Regarding "Waivers are good step" (Aug. 14 Eagle Editorial): Waivers are needed because requiring all children to read at a proficient level is a "statistically impossible standard"? Really?
For eight years the Wichita school district, not just certain schools, has failed to meet the accountability requirements under the No Child Left Behind law. Our state could replace USD 259's superintendent and school board with a trustee to deal with our district's four-year corrective-action status. The federal government could require the state to do more than this if Kansas refuses to take corrective action against our district.
This continued failure without consequences raises a question: Is the largest district in the state too powerful to be held accountable under the No Child Left Behind law? Is the Wichita district really just a large ship, difficult to turn because of its size and sitting in the wrong ocean? Think about it: By moving 15 schools from Title I classification, the district removed several schools currently "on improvement" from further oversight under the NCLB law.
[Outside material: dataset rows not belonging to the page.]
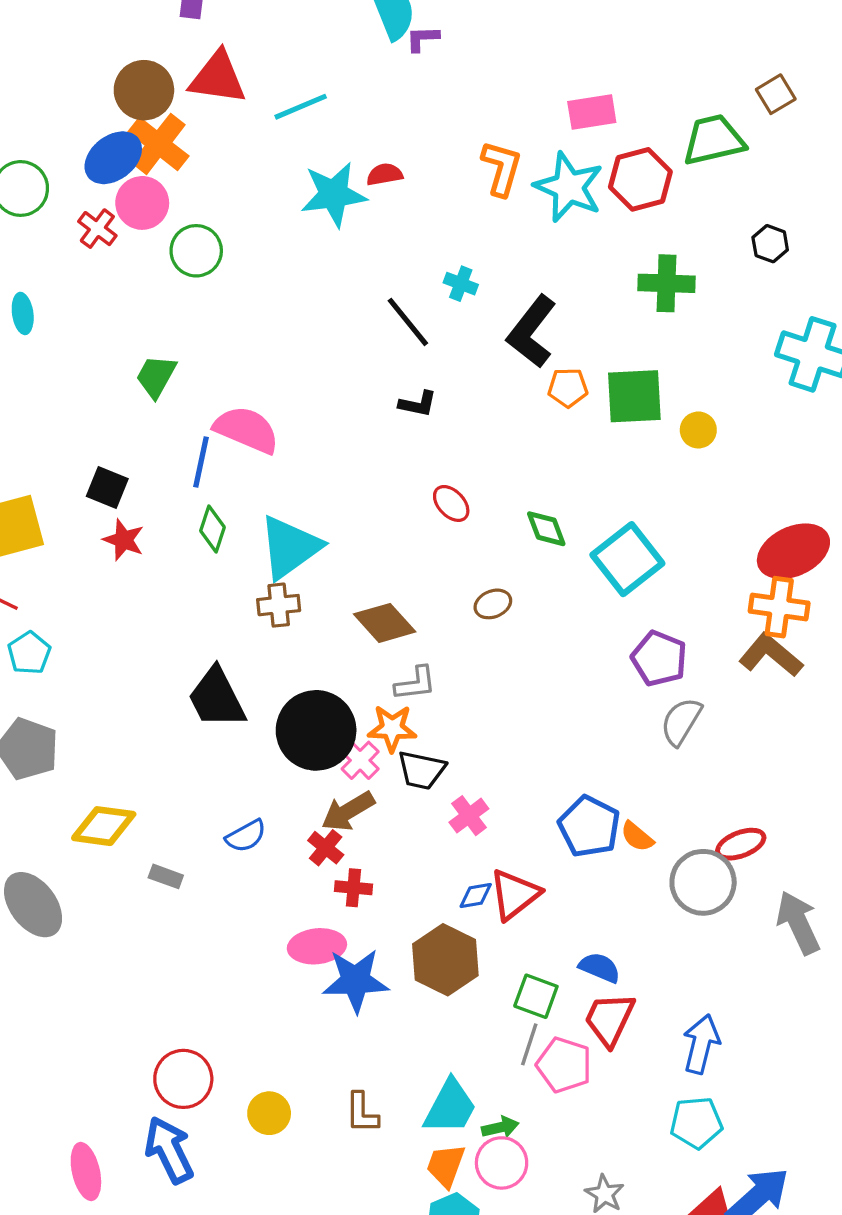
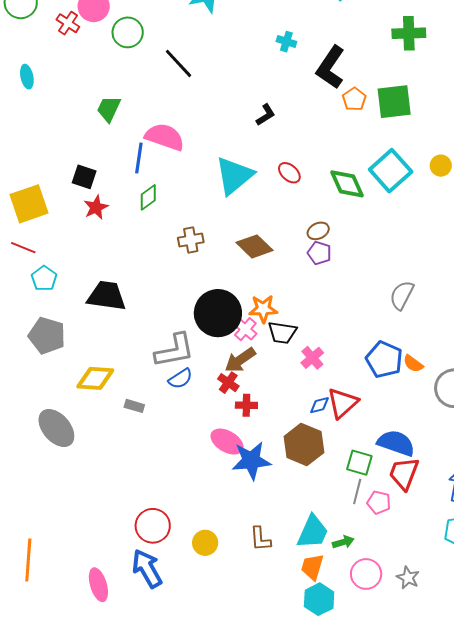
black line: (408, 322) -> (179, 63), moved
orange pentagon: (568, 388) -> (354, 99), turned -30
black L-shape: (418, 404) -> (266, 115), turned -40
yellow circle: (698, 430) -> (441, 166), moved
green diamond: (212, 529) -> (148, 197), turned 40
green diamond: (546, 529) -> (347, 184), size x1.4
red star: (124, 540) -> (96, 207), turned 30
cyan triangle: (290, 547) -> (234, 176), moved
cyan square: (627, 559) -> (391, 171), moved
purple pentagon: (659, 659) -> (319, 253), moved, size x0.7
gray L-shape: (415, 683) -> (174, 350), moved, size x1.6
black trapezoid: (217, 698) -> (107, 296), moved, turned 129
gray semicircle: (681, 722) -> (402, 295), moved
pink ellipse: (317, 946) -> (227, 442), turned 40
blue semicircle: (600, 968) -> (396, 443), size x1.5
pink pentagon: (564, 1065) -> (379, 502), size x0.7
pink circle: (502, 1163) -> (366, 574), moved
We cannot ignore that behind all the numbers are real children struggling to learn to read. Do we look into their faces and say, "Sorry, we just can't teach everyone?"
Paul speaks out
Can anyone explain to me why Rep. Ron Paul, R-Texas, who placed a very close second to Rep. Michele Bachmann, R-Minn., in the Iowa straw poll, is not rated as one of the top three GOP candidates for president in media reports? He seems to be the only politician who is speaking out against the United States' warring madness.
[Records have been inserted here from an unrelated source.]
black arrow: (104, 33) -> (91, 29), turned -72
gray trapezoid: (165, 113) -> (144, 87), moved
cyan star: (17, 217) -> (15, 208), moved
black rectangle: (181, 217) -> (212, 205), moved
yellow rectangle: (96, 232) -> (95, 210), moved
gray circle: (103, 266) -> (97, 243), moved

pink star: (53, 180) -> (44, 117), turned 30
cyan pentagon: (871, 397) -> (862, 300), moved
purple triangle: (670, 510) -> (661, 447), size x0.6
The Eagle's Aug. 16 front-page report on the cost of war should have given everyone pause, including our congressmen and president. The horrendous debt of our country will never be paid off unless we cut the outlandish and unreasonable amount we are spending on war. The politicians who talk about cutting the size of government are disingenuous in their rhetoric unless they include a desire to cut the size of the military. It seems as if our government wants to expand our military as the way to create more jobs.
I doubt that any president will be able to curb our war mentality, but it would be refreshing to have one who would think and talk like Paul.
Cal Thomas wrote: "Living within our means has been replaced with 'entitlement,' 'spreading the wealth around' and 'fairness'" ("America needs to learn how to 'do without,'" Aug. 10 Opinion). He then shared a quote from Ric Edelman, CEO of Edelman Financial Services, who said that the market's downturn "is a political reaction, not an economic reaction. . . . The 500 biggest companies in America are still sitting on $1 trillion in cash." Thomas ended his column with this stunning opinion: "Getting that $1 trillion off the sidelines will also require a different political reaction. That will come in fall 2012. . . ."
Unemployment is at more than 9 percent, and those left working often have to put in punishing overtime hours to keep up with the work. Yet corporate America feels entitled to hoard $1 trillion. Apparently, jobs for average Americans will come only if we bow to the sense of entitlement felt by people like Edelman to have the elected officials they want and can control.
Let the debate continue over entitlements of people on Social Security and those who have been thrown out of work by corporate America and must rely on meager unemployment benefits. But we also need to debate the entitlement attitudes of the elite among us.